Things had begun to go sour when Lilibet explained that King Markus was too deep in his studies to attend. “Some new star system,” Lilibet had offered airily, the emeralds at her throat catching the light when she moved. “A matter of great import for scholars, of course, though perhaps less for those of us who must live on the earth.”

Sarany had looked furious. Kel understood now why Conor had said he found her terrifying. She was tall and very thin, perhaps forty years old, with a narrow, predatory face. Her dark hair was pulled back tightly, held in place with a dozen glittering pins. Her eyes were deep black, almost cavernous in her bone-white face. Yet despite her extreme spareness, her stare was hungry, as if she wished to devour the world. “Surely you are joking.”
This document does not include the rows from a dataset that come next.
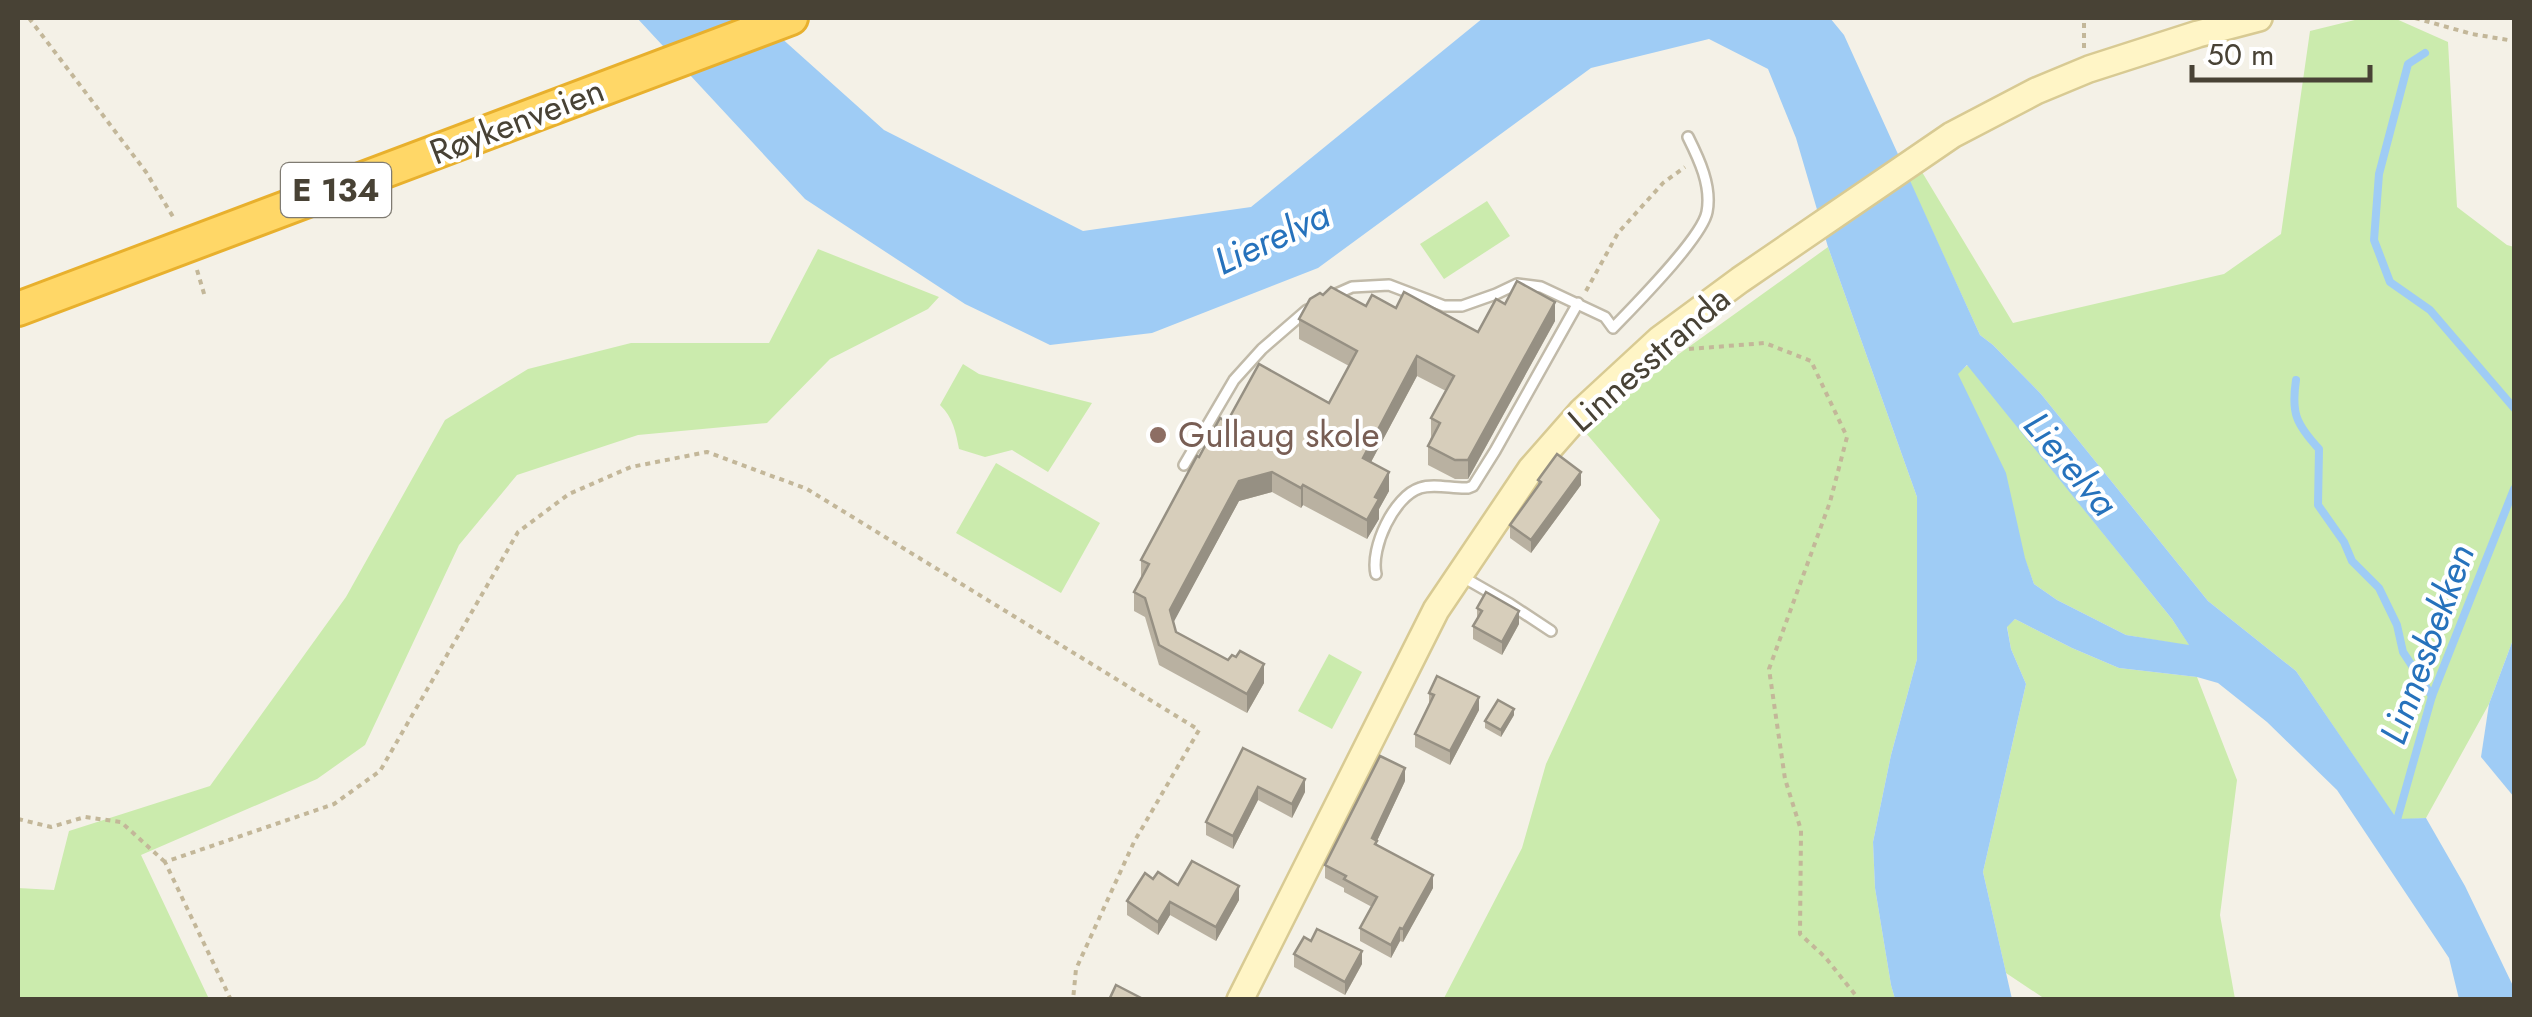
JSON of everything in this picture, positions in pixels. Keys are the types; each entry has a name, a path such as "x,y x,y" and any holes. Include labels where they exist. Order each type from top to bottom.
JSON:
{"highway":[{"name":"Røykenveien","path":"18,309 790,18"}],"street":[{"name":"Linnesstranda","path":"1240,1000 1436,610 1531,469 1582,411 1660,339 1952,134 2036,91 2196,28 2259,18"}],"lane":[{"path":"1184,465 1234,380 1262,349 1318,301 1352,288 1389,284 1444,306 1462,306 1517,284 1541,286 1604,318 1613,328 1698,233 1707,214 1705,177 1688,136"},
{"path":"1376,574 1378,548 1406,495 1427,486 1473,486 1578,304"},
{"path":"1458,575 1550,631"}],"path":[{"path":"29,18 146,172 188,245 205,296"},
{"path":"2084,18 2084,56"},
{"path":"2414,18 2472,34 2514,40"},
{"path":"1578,304 1618,233 1663,183 1698,158"},
{"path":"1685,349 1765,343 1811,361 1847,437 1830,502 1769,670 1785,779 1801,830 1800,934 1825,956 1856,1000"},
{"path":"165,862 334,804 380,771 518,532 569,494 631,467 707,452 807,489 1199,730 1134,842 1076,969 1073,1000"},
{"path":"18,818 50,827 85,817 121,822 165,862 231,1000"}],"green space":[{"path":"2363,18 2394,18 2448,42 2457,207 2514,247 2514,637 2489,704 2426,818 2397,820 2296,671 2208,601 2041,394 1980,335 1909,180 1922,172 2013,323 2224,274 2281,234 2310,31"},
{"path":"1487,201 1510,236 1444,279 1420,244"},
{"path":"1828,247 1917,497 1917,659 1873,842 1875,888 1895,999 1443,1000 1522,848 1546,764 1660,520 1585,432 1665,364"},
{"path":"818,249 939,297 928,309 830,359 767,423 638,435 517,475 459,545 365,745 317,779 141,855 209,999 18,999 18,888 54,890 69,831 210,786 346,597 445,420 528,369 631,343 769,343"},
{"path":"963,364 979,374 1092,403 1048,472 1012,450 985,457 959,449 951,420 940,405"},
{"path":"1968,365 2190,646 2126,635 2034,584 1957,373"},
{"path":"996,463 1100,523 1061,593 956,533"},
{"path":"2015,619 2119,668 2197,677 2237,780 2220,915 2235,999 2045,999 2006,973 1983,872 2026,684 2011,649 2007,626"},
{"path":"1329,654 1362,672 1332,729 1298,711"}],"water":[{"name":"Lierelva","path":"637,18 759,18 884,130 1083,231 1251,207 1483,18 1830,18 1844,35 1980,335 2041,394 2208,601 2296,671 2397,819 2426,818 2465,886 2514,988 2514,999 2459,999 2449,958 2337,790 2267,722 2218,683 2119,668 2015,619 2007,627 2011,649 2026,684 1983,872 2012,999 1895,999 1875,888 1873,842 1917,659 1917,497 1828,247 1796,138 1768,69 1709,39 1591,68 1318,268 1152,333 1050,345 965,304 805,199","holes":["1967,365 2189,645 2126,635 2034,584 2006,473 1958,374"]},
{"path":"2514,637 2514,797 2481,757 2489,704"}],"building":[{"path":"1517,281 1555,302 1468,460 1455,460 1428,446 1440,423 1431,418 1454,376 1417,356 1363,458 1389,472 1367,520 1272,472 1239,481 1170,610 1176,632 1228,660 1240,651 1264,664 1247,694 1159,645 1145,598 1134,592 1149,564 1141,560 1220,418 1227,422 1259,364 1329,403 1357,351 1299,319 1310,299 1331,287 1366,306 1372,295 1396,308 1404,292 1478,332 1496,299 1505,304"},
{"path":"1557,454 1581,472 1531,540 1510,525"},
{"path":"1486,592 1519,611 1502,642 1473,626 1482,611 1477,608"},
{"path":"1437,676 1479,697 1450,751 1415,734 1434,695 1429,693"},
{"path":"1498,700 1514,709 1501,730 1485,721"},
{"path":"1243,748 1305,779 1292,804 1258,787 1233,836 1206,822"},
{"path":"1380,756 1405,768 1372,838 1377,841 1375,844 1433,875 1391,945 1360,928 1377,897 1325,865"},
{"path":"1192,861 1239,886 1216,927 1170,902 1158,922 1127,901 1145,873 1153,879 1158,872 1178,885"},
{"path":"1317,929 1362,951 1345,982 1294,954 1304,937 1311,941"},
{"path":"1116,985 1145,1000 1109,1000"}],"waterway":[{"path":"2425,53 2408,64 2379,174 2374,240 2390,282 2430,310 2514,408"},
{"path":"2296,380 2297,417 2319,449 2318,505 2344,542 2352,561 2379,588 2397,625 2403,652 2432,696"},
{"name":"Linnesbekken","path":"2397,820 2432,696 2514,489"}],"place":[{"name":"Gullaug skole","path":"1158,435"}]}
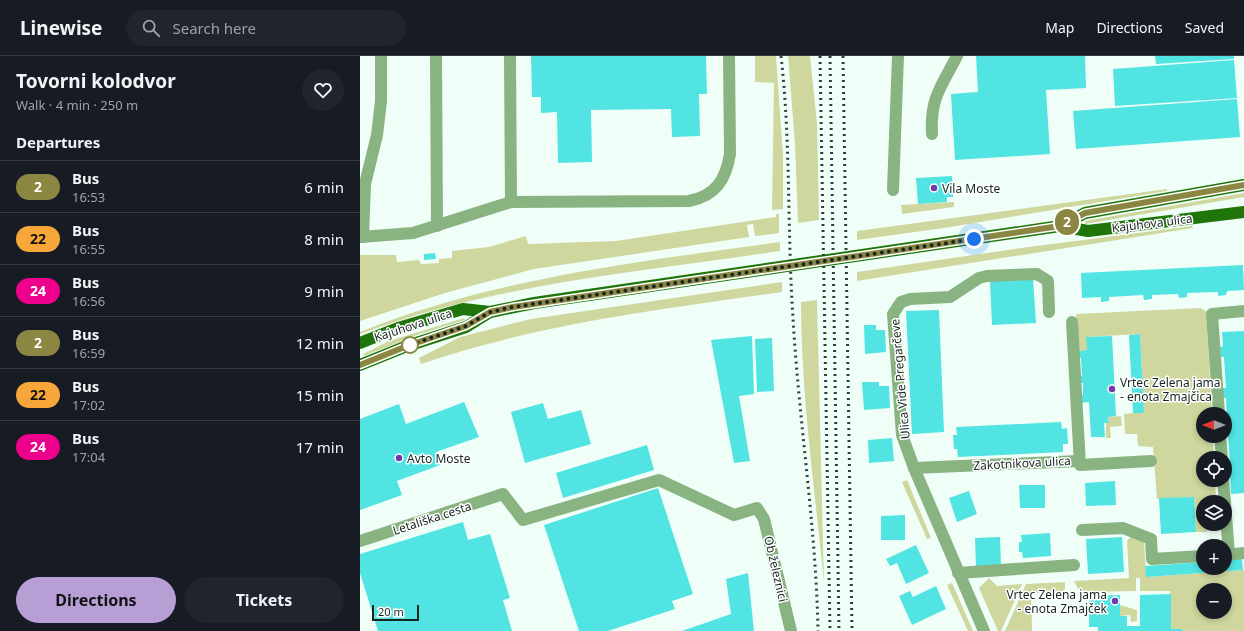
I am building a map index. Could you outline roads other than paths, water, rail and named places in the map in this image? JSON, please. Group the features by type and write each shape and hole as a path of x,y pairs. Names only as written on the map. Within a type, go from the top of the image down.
{"main road":[{"name":"Kajuhova ulica","path":"1060,226 1085,213 1244,185"},
{"name":"Kajuhova ulica","path":"360,343 398,328 463,309 490,312 534,303 1060,226 1088,231 1244,212"},
{"name":"Kajuhova ulica","path":"360,365 407,346 466,326 490,312"}],"street":[{"path":"381,56 380,112 366,184 362,237 413,233 511,202 689,201 699,199 711,193 721,182 728,167 730,154 729,56"},
{"path":"436,56 437,226"},
{"path":"510,56 511,202"},
{"path":"893,190 898,56"},
{"path":"932,134 931,114 934,99 957,56"},
{"name":"Ulica Vide Pregarčeve","path":"984,631 914,468 902,435 893,314 896,307 901,302 910,299 950,297 979,278 987,276 1037,274 1048,280 1049,312"},
{"path":"1219,407 1212,314 1244,311"},
{"path":"1072,322 1079,461"},
{"name":"Zakotnikova ulica","path":"914,468 1079,461 1080,465 1151,461"},
{"name":"Ob železnici","path":"503,494 523,520 659,480 734,515 757,508 764,519 791,631"},
{"name":"Letališka cesta","path":"360,541 503,494"},
{"path":"1082,530 1123,528 1151,539 1152,559 1196,556"},
{"path":"1232,554 1244,553"},
{"path":"958,573 1074,565"}],"railway":[{"path":"781,56 788,154 793,318 811,514 817,592 818,631"},
{"path":"820,56 830,631"},
{"path":"830,56 839,631"},
{"path":"843,56 852,631"}],"place":[{"name":"Vila Moste","path":"934,188"},
{"name":"Vrtec Zelena jama - enota Zmajčica","path":"1112,389"},
{"name":"Avto Moste","path":"399,458"},
{"name":"Vrtec Zelena jama - enota Zmajček","path":"1115,601"}]}
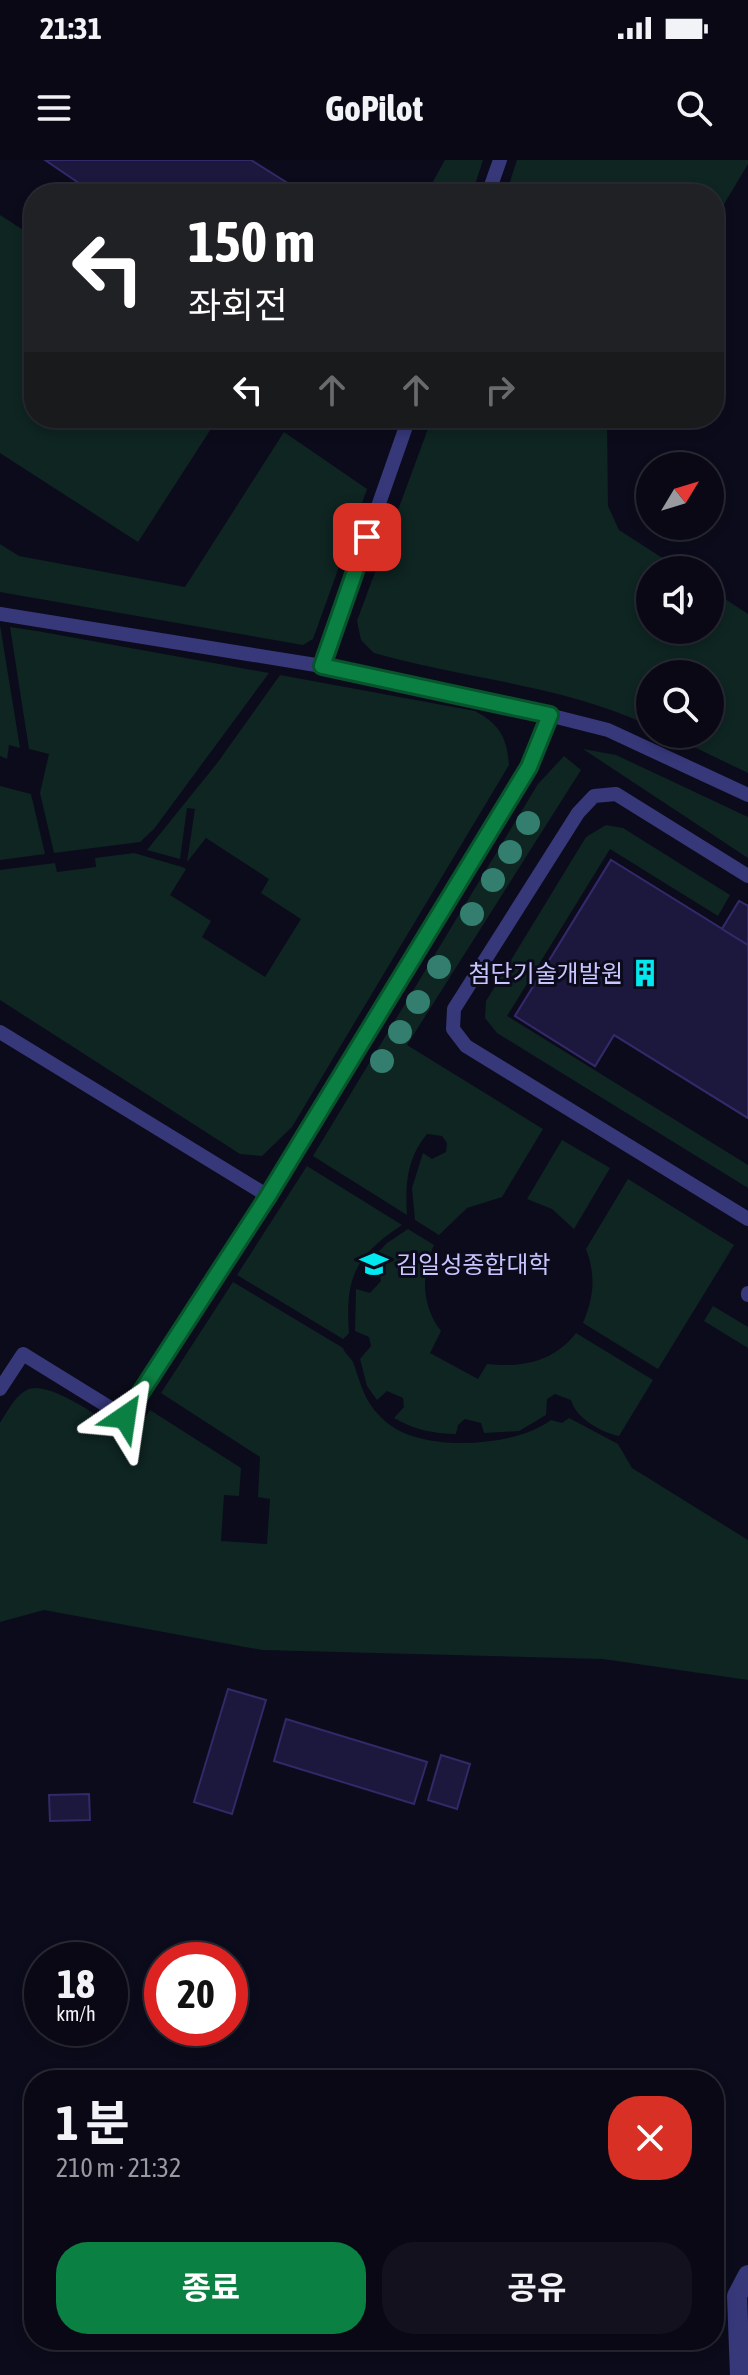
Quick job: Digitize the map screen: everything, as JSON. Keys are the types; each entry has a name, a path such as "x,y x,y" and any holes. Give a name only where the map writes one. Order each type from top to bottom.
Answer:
{"street":[{"path":"740,2375 737,2296 748,2275"}],"lane":[{"path":"492,184 500,160"},
{"path":"322,666 405,428"},
{"path":"0,614 322,666 550,715 608,730 748,795"},
{"path":"0,1389 23,1354 125,1417 268,1196 529,767 550,715"},
{"path":"748,876 616,794 594,796 578,813 454,1009 453,1029 466,1046 748,1219"},
{"path":"0,1032 268,1196"}],"green space":[{"path":"445,160 483,160 475,184 432,184"},
{"path":"517,160 748,160 724,204 724,184 509,184"},
{"path":"0,215 24,231 24,428 212,428 138,542 0,453"},
{"path":"428,428 607,428 608,506 619,530 659,556 636,556 636,644 724,644 724,598 748,614 748,773 696,748 724,748 724,660 636,660 636,720 549,692 374,653 361,640 357,621"},
{"path":"284,432 367,489 313,639 303,645 0,592 0,544 19,556 185,587"},
{"path":"0,625 20,748 9,745 7,759 0,756"},
{"path":"10,627 269,673 154,829 140,842 54,853 40,793 49,754 29,749"},
{"path":"280,675 475,711 500,732 509,765 292,1127 262,1156 240,1154 0,1000 0,870 55,863 57,872 96,867 95,858 134,853 182,867 186,869 170,895 211,921 202,937 265,977 301,919 261,893 269,879 206,838 187,862 195,809 187,808 180,859 147,850 218,762"},
{"path":"583,749 616,755 748,817 748,858"},
{"path":"564,756 581,770 407,1045 543,1129 502,1197 467,1208 439,1235 415,1220 412,1188 423,1153 432,1159 446,1152 447,1143 442,1136 427,1134 411,1162 406,1193 407,1215 313,1156 538,784"},
{"path":"0,786 31,794 45,854 0,860"},
{"path":"606,825 623,828 730,895 718,916 610,849 507,1016 748,1165 748,1188 497,1033 485,1018 486,1001 586,837"},
{"path":"562,1140 610,1168 574,1229 552,1209 527,1199"},
{"path":"307,1166 402,1225 373,1247 356,1270 349,1297 349,1333 343,1339 237,1275"},
{"path":"628,1179 734,1245 658,1369 583,1323 592,1286 586,1249"},
{"path":"408,1229 434,1245 427,1267 425,1289 430,1311 441,1331 430,1353 478,1379 487,1364 512,1365 536,1361 558,1351 576,1333 653,1380 619,1436 590,1423 578,1413 571,1400 555,1394 547,1399 546,1415 519,1431 484,1433 481,1423 465,1419 458,1425 456,1434 439,1433 416,1428 394,1418 404,1407 403,1398 387,1391 377,1400 367,1386 360,1359 371,1346 369,1337 355,1331 356,1289 370,1293 381,1281 379,1272 365,1266 387,1243"},
{"path":"233,1282 343,1348 353,1362 372,1407 401,1432 444,1442 493,1441 535,1429 551,1420 562,1423 569,1418 618,1444 632,1468 748,1540 748,1680 603,1659 262,1650 44,1610 0,1622 0,1423 16,1399 29,1389 52,1391 131,1438 150,1410 241,1468 239,1496 224,1495 221,1541 267,1544 270,1499 258,1497 260,1457 161,1393"},
{"path":"713,1306 748,1327 748,1348 704,1321"}],"building":[{"path":"45,160 251,160 289,184 80,184"},
{"name":"첨단기술개발원","path":"611,860 722,929 739,901 748,906 748,1118 614,1035 595,1066 515,1016"},
{"name":"첨단기술개발원","path":"611,860 748,945 748,1118 614,1035 595,1066 515,1016"},
{"path":"739,901 748,906 748,945 722,929"},
{"path":"228,1689 266,1700 232,1814 194,1802"},
{"path":"286,1719 427,1762 414,1804 274,1761"},
{"path":"441,1755 470,1764 457,1809 428,1800"},
{"path":"89,1794 90,1820 50,1821 49,1795"}],"place":[{"name":"첨단기술개발원","path":"645,973"},
{"name":"김일성종합대학","path":"374,1264"}],"route":[{"path":"125,1417 268,1196 529,767 550,715 322,666 367,537"}]}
The Queen only raised a plucked, arched eyebrow. Conor tapped his fingers idly on the arm of his chair, and Kel realized how long it had been since he had seen anyone respond to the King’s absence from official events with surprise. Everyone knew that this was how the ruler of Castellane was; one simply accepted it.

“What about Matyas Fausten?” said Sarany. She had only the faintest accent. An accomplished diplomat was likely to speak nine or ten languages fluently. Conor had managed eight, Kel seven. “Will he be here?”

“The little astronomer?” Lilibet seemed puzzled.

“He is Malgasi. I knew him as a tutor at the Court in Favár,” said Sarany. “I would like to see him again.”

“We could certainly arrange that,” said Lilibet, recovering her equilibrium quickly. “I know he was an instructor at your great university . . .”

“The Jagellon,” said Conor, and smiled without any emotion at Sarany.

She looked back at him with her hungry eyes. “In Malgasi, learning is treasured,” she said. “Free education is provided to our citizens at the Jagellon. Among our royal line we number many polymaths. You will find Princess Elsabet a fine match for your own quick mind.”

It was a peculiar thing to say. Peculiar enough that Kel wondered if she had misspoke in uttering the world match; usually diplomats were far more subtle than that in angling for a political marriage. Elsabet Belmany had been included in Mayesh’s list of potential royal alliances, but still, it was strange for the Ambassador to broach the topic with such . . . careless conviction.

Sarany continued to enumerate the Malgasi Princess’s many fine qualities to a puzzled-looking Conor: She could hunt, ride, paint, and sing; she knew eleven languages, and had traveled all over Dannemore, and didn’t Conor think travel was the best broadener of minds? Meanwhile, Sena Anessa had opened a conversation with Kel about horses, and whether it was really true that the finest came from Valderan, or were the horses of Marakand rated too low?